"Tell us, if you know!" cried a rough man's voice.
"Yes, yes, tell us!" shouted other voices. "We want to know!"
"I will tell you," answered the first, in rasping tones; and now upon the stones, which indicated where the carriage-road crossed the square, a little, shrunken, broad-shouldered figure, with an unnaturally large head, and ugly, crafty face, could be seen.
"Marat!" cried some man in the crowd. "Marat!" yelled the cobbler Simon, who had been since August the friend and admirer of Marat, and was to be seen everywhere at his side. "Listen, friends, listen! Marat is going to speak to us; he will tell us how it happens that Paris has bread no more, and that we shall all have to starve together! Marat is going to speak!"
"Silence, silence!" scattered men commanded here and there. "Silence!" ejaculated a gigantic woman, with broad, defiant face, around which her black hair hung in dishevelled masses, and which was gathered up in partly-secured knots under her white cap. With her broad shoulders and her robust arms she forced her way through the crowd, directing her course toward the place where Marat was standing, and near him Simon the cobbler, on whose broad shoulders, as upon a desk, Marat was resting one hand.
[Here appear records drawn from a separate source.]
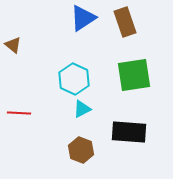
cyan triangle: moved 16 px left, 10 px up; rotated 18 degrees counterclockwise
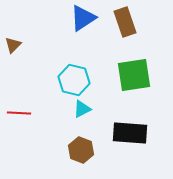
brown triangle: rotated 36 degrees clockwise
cyan hexagon: moved 1 px down; rotated 12 degrees counterclockwise
black rectangle: moved 1 px right, 1 px down
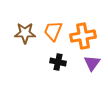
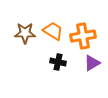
orange trapezoid: rotated 100 degrees clockwise
purple triangle: rotated 24 degrees clockwise
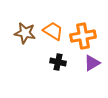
brown star: rotated 10 degrees clockwise
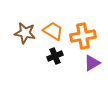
black cross: moved 3 px left, 6 px up; rotated 35 degrees counterclockwise
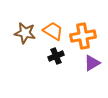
black cross: moved 1 px right
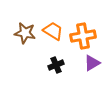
black cross: moved 9 px down
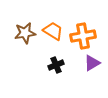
brown star: rotated 20 degrees counterclockwise
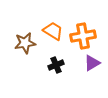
brown star: moved 10 px down
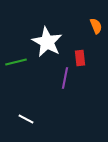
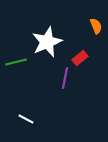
white star: rotated 20 degrees clockwise
red rectangle: rotated 56 degrees clockwise
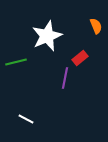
white star: moved 6 px up
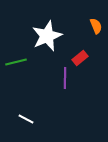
purple line: rotated 10 degrees counterclockwise
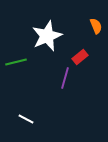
red rectangle: moved 1 px up
purple line: rotated 15 degrees clockwise
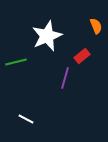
red rectangle: moved 2 px right, 1 px up
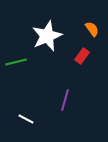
orange semicircle: moved 4 px left, 3 px down; rotated 14 degrees counterclockwise
red rectangle: rotated 14 degrees counterclockwise
purple line: moved 22 px down
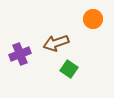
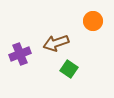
orange circle: moved 2 px down
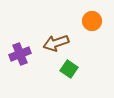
orange circle: moved 1 px left
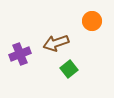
green square: rotated 18 degrees clockwise
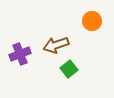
brown arrow: moved 2 px down
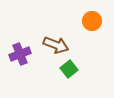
brown arrow: rotated 140 degrees counterclockwise
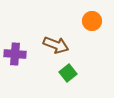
purple cross: moved 5 px left; rotated 25 degrees clockwise
green square: moved 1 px left, 4 px down
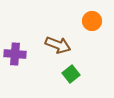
brown arrow: moved 2 px right
green square: moved 3 px right, 1 px down
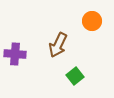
brown arrow: rotated 95 degrees clockwise
green square: moved 4 px right, 2 px down
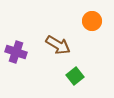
brown arrow: rotated 85 degrees counterclockwise
purple cross: moved 1 px right, 2 px up; rotated 15 degrees clockwise
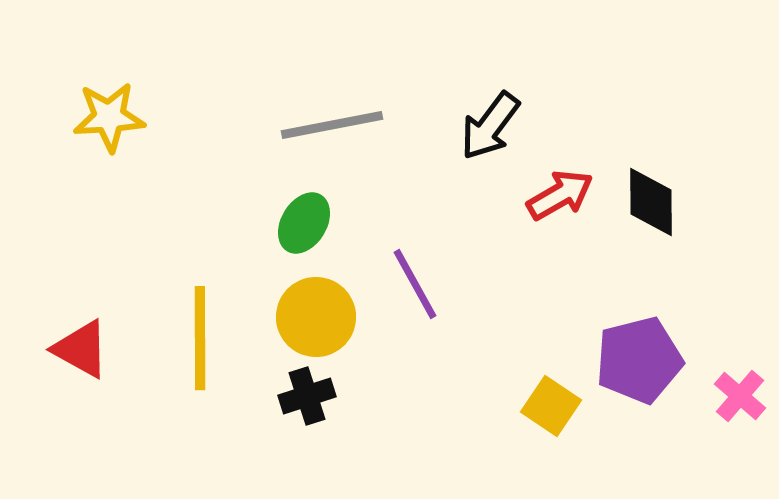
"Silence!" cried the giantess. "Marat, the people's friend, is going to speak! Let us listen, for it will certainly do us good. Marat is clever and wise, and loves the people!"
Marat's green, blazing eyes fixed themselves upon the gigantic form of the woman; he shrank back as if an electrical spark had touched him, and with a wonderful expression of mingled triumph and joy. "Come nearer, goodwife!" he exclaimed; "let me press your hand, and bring all the excellent, industrious, well-minded women of Paris to take Marat, the patriot, by the hand!"
The woman strode to the place where Marat was standing and reached him her hand. No one in the crowd noticed that this hand of unwonted delicacy and whiteness did not seem to comport well with the dress of a vender of vegetables from the market; no one noticed that on one of the tapering fingers a jewel of no ordinary size glistened.
Marat was the only one to notice it, and while pressing the offered hand of the woman in his bony fist, he stooped down and whispered in her ear:
"Monseigneur, take this jewelled ring off, and do not press forward too much, you might be identified!"